RollingCache.ccc performance debugging and tuning … How?

2025.01.08 - v1.2.8.0 - Rolling Cache read-to-write ratio

What is a clear sign of a good cache design? I already hinted at this a few times before:

  • A high cache “hit to miss” ratio … or
    • … a high read access, with a very low write access.

When I gave my opinion about the CDN caches in FS2024, I claimed:

  • A good CDN cache can reach a hit ratio of more than … 1 Million (hits to 1 miss).
  • FS2024 seems to reach CDN hit ratios of around … 30 (hits to 1 miss).

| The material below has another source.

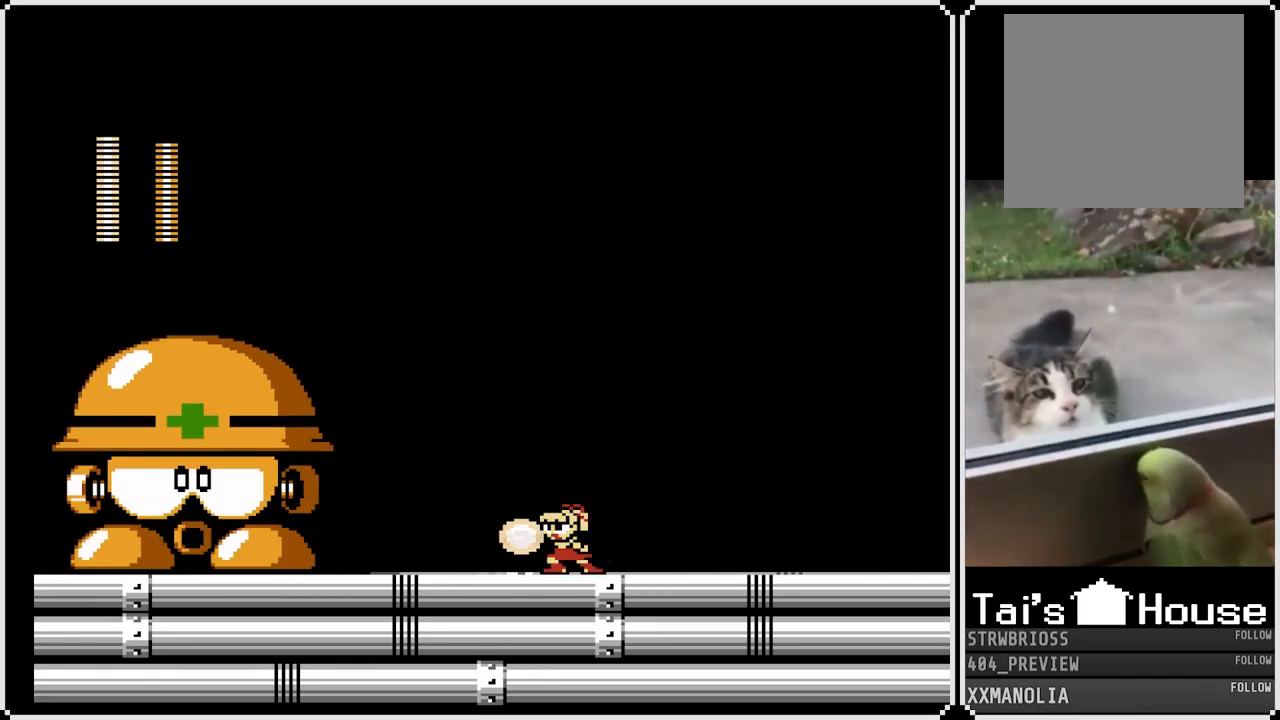
{"buttons": [], "left_stick": "center", "right_stick": "center", "events": [[83, "SQUARE", "up"], [167, "SQUARE", "down"], [217, "SQUARE", "up"], [283, "SQUARE", "down"], [367, "SQUARE", "up"], [400, "SQUARE", "down"], [483, "SQUARE", "up"]]}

In this analysis I want to present information that will allow to better understand this question:

  • How good is the RollingCache.ccc file in reducing network access?
    • This basically comes down to the “read vs write” ratio in real usage.

The following table contains the relevant metrics I collected with the Process Monitor event recordings.

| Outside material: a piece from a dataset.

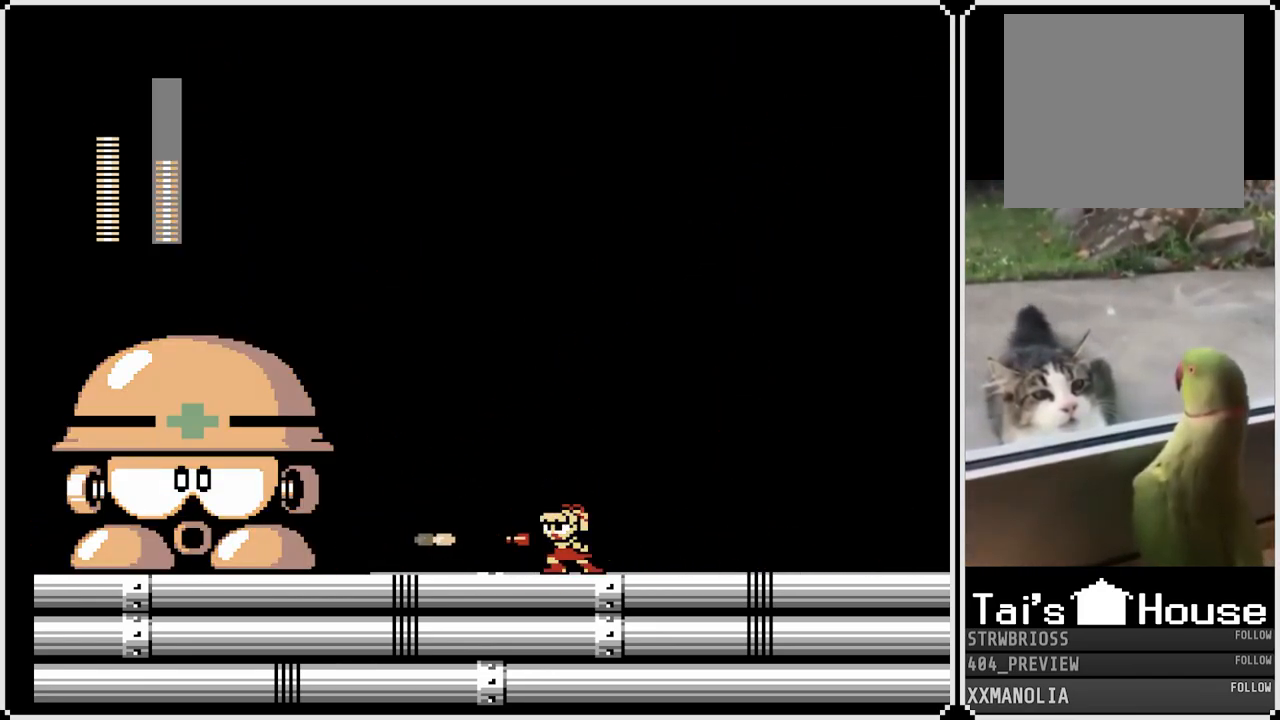
{"buttons": [], "left_stick": "center", "right_stick": "center", "events": [[33, "SQUARE", "down"], [83, "SQUARE", "up"], [150, "CROSS", "down"], [150, "SQUARE", "down"], [233, "CROSS", "up"], [233, "SQUARE", "up"], [283, "SQUARE", "down"], [367, "SQUARE", "up"], [383, "SQUARE", "down"], [467, "SQUARE", "up"]]}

Beware … As I noticed and outlined in a previous analysis, those numbers are not “byte perfect” as the Process Monitor event recordings are not able to capture 100% of all event. But the numbers are still “pretty close to reality”.

The meaning of the table columns is:

  • Test
    • The identifier which I used in the tests that have been published in previous posts.
    • The identifier prefix …
      • z … includes the initial RC zero-fill write activities.
      • i … is the initial sim start after the fresh installation of the Aviator Edition.
      • s … tests which only performed a simple sim start … double-click to main menu.
      • c … simple aircraft configuration and UI test … no flights.
      • d … short drone camera (free) flights.
      • f … “short” free flight.
      • t … dedicated TIN landscape test flights … with the drone or an aircarft.
      • l … “long” free flights with a duration of multiple hours.
  • R:W ratio
    • The “read MB” divided by “write MB”.
  • RC MB read
    • The MB which have been read from the RollingCache.ccc.
  • RC MB write
    • The MB which have been written to the RollingCache.ccc.
  • IP MB read
    • The MB which have been read from the servers over the TCP-IPv4/6 network connections.
Test R:W ratio RC MB read RC MB write IP MB read
z 1 n.a. 488 9,323 2,338
i 1 0.7 488 666 2,338
s A 258.4 1,292 5 47
s I 0.7 414 571 650
s J 0.5 385 704 1,112
c 2 0.9 2,793 2,924 3,353
c 3 3.1 4,291 1,391 1,602
c 4 1.6 2,911 1,853 2,193
c 5 1.9 4,920 2,460 3,340
c 6 1.5 5,029 3,318 4,085
c 7 2.3 5,307 2,320 2,846
c 8 0.9 6,113 6,553 7,685
d 9 1.3 7,888 6,242 6,750
d C 1.5 9,323 6,170 6,728
d D 1.3 12,331 9,673 12,430
d E 1.0 9,667 9,689 12,042
d F 1.0 10,700 10,931 12,676
d G 1.6 19,924 12,069 12,766
f B 3.4 21,738 6,329 5,086
f N 2.0 15,254 7,472 12,893
t H 1.0 31,693 30,718 31,015
t L 1.0 20,631 20,101 24,471
t M 7.8 17,382 2,213 3,558
t O 1.6 10,386 6,526 6,774
l K 1.0 20,631 20,101 24,471
l P 0.9 21,106 24,308 25,643
l Q 0.4 29,754 68,357 38,068
l R 0.6 13,379 23,124 13,314

What do these numbers say? I want to be careful her, because …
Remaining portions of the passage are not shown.